- **What you need to do**:
1) In the excerpt on gender in sales calls, what is Tom Shallcross's job title?
2) From the excerpt on gender in sales calls, output everything from "Carlson suggests that" down to "job is done.".

- **Selected excerpt**:
━━━━━━━━━━━━━━━━━━━━━━━━━━━━━━

OK, but just how do gender differences play out in the sales call? First off, assume that salespeople who ignore the lady of the house are “dead in the water,” says Gary Kearns, VP of sales and marketing for Kearns Brothers, in Dearborn, Mich. Avoid that by showing all parties equal respect. “Respect is about listening, about having a conversation,” Kearns says.
Carlson suggests that salespeople “give both parties the feeling of being equal partners in the sales process” by, for instance, asking for one party’s input immediately after the other has expressed an opinion and making eye contact equally with both. She also notes that in selling, women will be far more swayed by visuals, especially video testimonials from previous customers. And, Savonarola points out, since it’s the woman who is probably going to be the one who’s there when crews arrive, she’ll want to be briefed on the company’s process — and she’ll know whether crews show up on time and clean up after the job is done.
The “lady of the house” is also far more interested in the particulars of the job, from design details — color, shape, texture — to how it will look when completed. “She wants the siding to match the brick on the bottom of the house perfectly,” says Tom Shallcross, sales manager at Opal Enterprises, in Naperville, Ill. “She wants the handle on the window to work with her curtains. The salesman might think: Why does it matter? Well, it matters to her.”
—Jim Cory, editor, REPLACEMENT CONTRACTOR.

━━━━━━━━━━━━━━━━━━━━━━━━━━━━━━

- **Source data**:
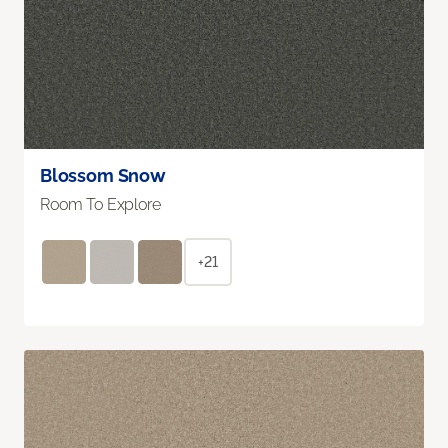
Blossom Snow
Room To Explore
+21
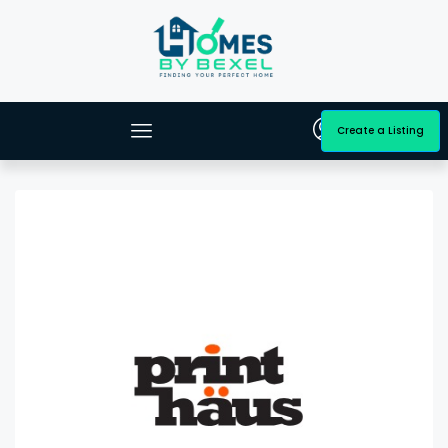
Create a Listing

━━━━━━━━━━━━━━━━━━━━━━━━━━━━━━

- **Completed exercise**:
1) He is the sales manager at Opal Enterprises, in Naperville, Ill.

2)
Carlson suggests that salespeople “give both parties the feeling of being equal partners in the sales process” by, for instance, asking for one party’s input immediately after the other has expressed an opinion and making eye contact equally with both. She also notes that in selling, women will be far more swayed by visuals, especially video testimonials from previous customers. And, Savonarola points out, since it’s the woman who is probably going to be the one who’s there when crews arrive, she’ll want to be briefed on the company’s process — and she’ll know whether crews show up on time and clean up after the job is done.